Economy

House GOP Cuts To Nutrition Assistance Equal To One Week Of Bush Tax Cuts For Millionaires

House Republicans, as part of their 2012 budget, have proposed dramatic cuts to food assistance programs, including cuts to the Special Supplemental Nutrition Program for Women, Infants, and Children (WIC) that would prevent hundreds of thousands of eligible women and their children from accessing the program. Late last month, the House Appropriations Committee approved more than $830 million in cuts to WIC and millions more in cuts to the Emergency Food Assistance Program and the Commodity Supplemental Food Program.

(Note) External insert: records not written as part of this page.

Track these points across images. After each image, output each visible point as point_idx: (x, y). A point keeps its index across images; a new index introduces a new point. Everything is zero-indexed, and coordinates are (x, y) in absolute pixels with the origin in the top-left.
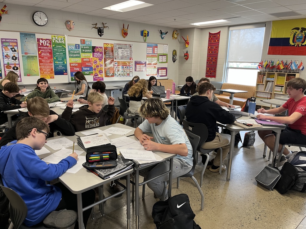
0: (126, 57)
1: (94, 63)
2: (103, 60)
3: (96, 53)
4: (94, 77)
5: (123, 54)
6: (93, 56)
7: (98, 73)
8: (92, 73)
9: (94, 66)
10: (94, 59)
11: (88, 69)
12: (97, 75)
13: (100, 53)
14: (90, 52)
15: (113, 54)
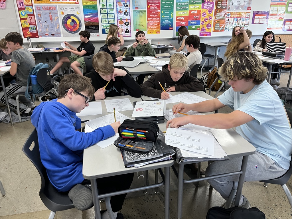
0: (242, 7)
1: (202, 16)
2: (214, 11)
3: (206, 4)
4: (201, 32)
5: (240, 3)
6: (203, 8)
7: (206, 27)
8: (199, 27)
9: (202, 19)
10: (203, 11)
11: (196, 22)
12: (204, 30)
13: (211, 4)
14: (199, 3)
15: (227, 3)
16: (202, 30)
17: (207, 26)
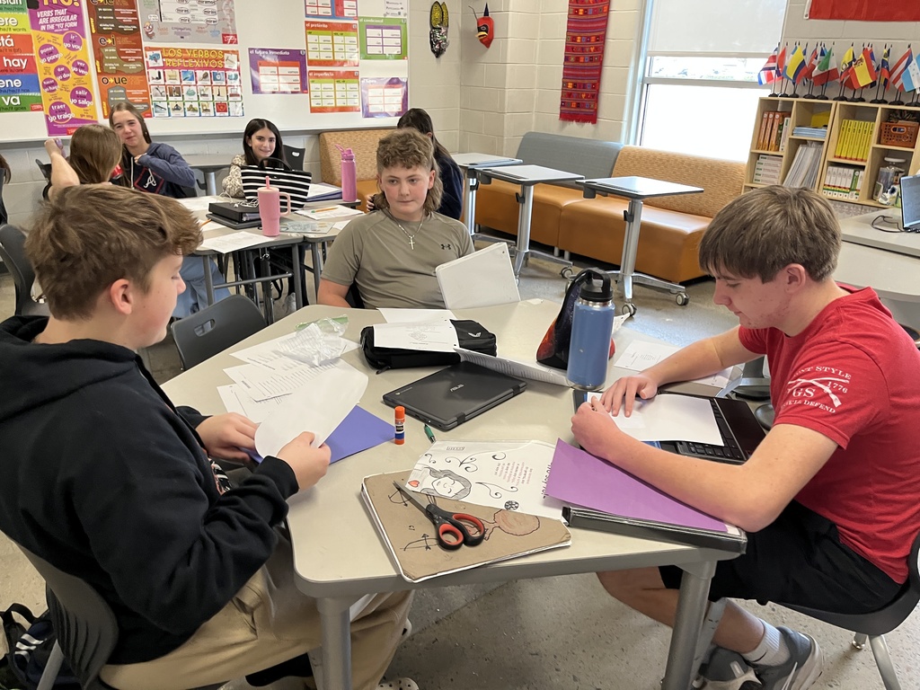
0: (200, 29)
1: (42, 56)
2: (88, 41)
3: (49, 13)
4: (52, 119)
5: (188, 16)
6: (35, 23)
7: (71, 103)
8: (39, 100)
9: (43, 69)
10: (39, 38)
11: (17, 83)
12: (62, 111)
13: (70, 13)
14: (17, 8)
15: (135, 14)
16: (53, 113)
17: (74, 95)
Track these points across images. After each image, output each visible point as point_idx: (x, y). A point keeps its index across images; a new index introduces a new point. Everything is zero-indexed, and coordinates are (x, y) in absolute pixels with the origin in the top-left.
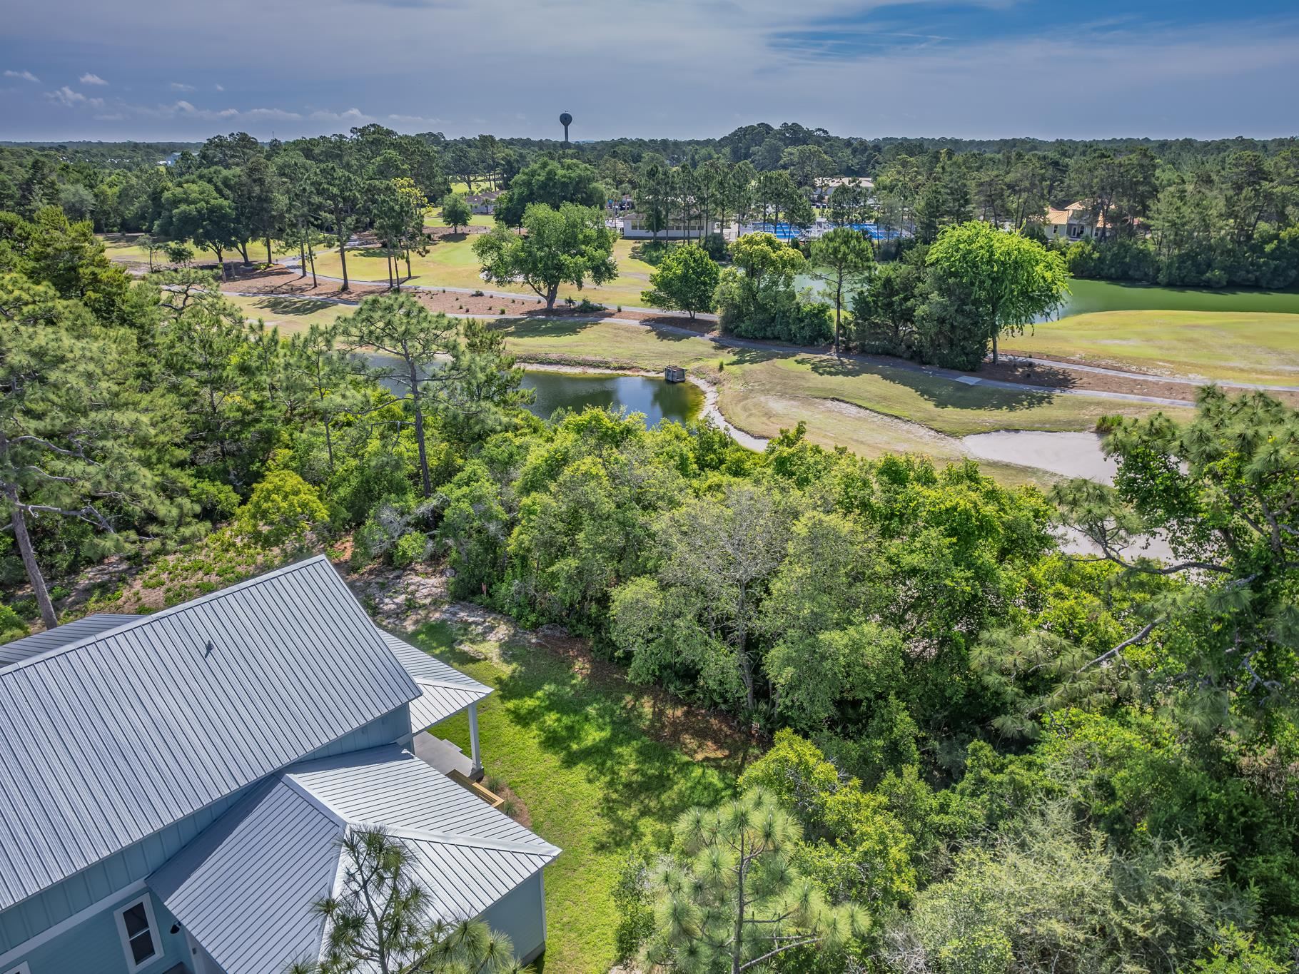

To cut these programs with so many families still feeling the effects of the Great Recession is a travesty. But to do so after spending tens of billions of dollars to extend tax cuts for the richest 2 percent of Americans, as Republicans forced Congress to do back in December, is even worse. CAP’s Melissa Boteach and Seth Hanlon found that the cost of the GOP cut to WIC is equivalent to the cost of extending the Bush tax cuts for millionaires alone for just one week:

The deal struck last December to extend the tax cuts enacted under President George W. Bush gave the average millionaire a tax break of $139,199 for 2011, according to the Tax Policy Center, or nearly $2,700 per week. Given that about 321,000 households reported incomes of more than $1 million in the most recent year for which there are data from the Internal Revenue Service, that means the Bush tax cuts provide millionaires with about $860 million in tax breaks every week—more than enough to stave off the $833 million in proposed cuts to WIC.

Economists have estimated that every dollar invested in WIC “saves between $1.77 and $3.13 in health care costs in the first 60 days after an infant’s birth by reducing the instance of low-birth-weight babies and improving child immunization rates.”

The Hill reported today that Rep. Rosa DeLauro (D-CT) convinced GOP appropriators to reinstate $147 million of their $833 million in cuts to WIC, but she is not optimistic that the money will ultimately be approved on the House floor. “I don’t think [the Republicans] will let it stand. I think they will attack it on the floor,” DeLauro said.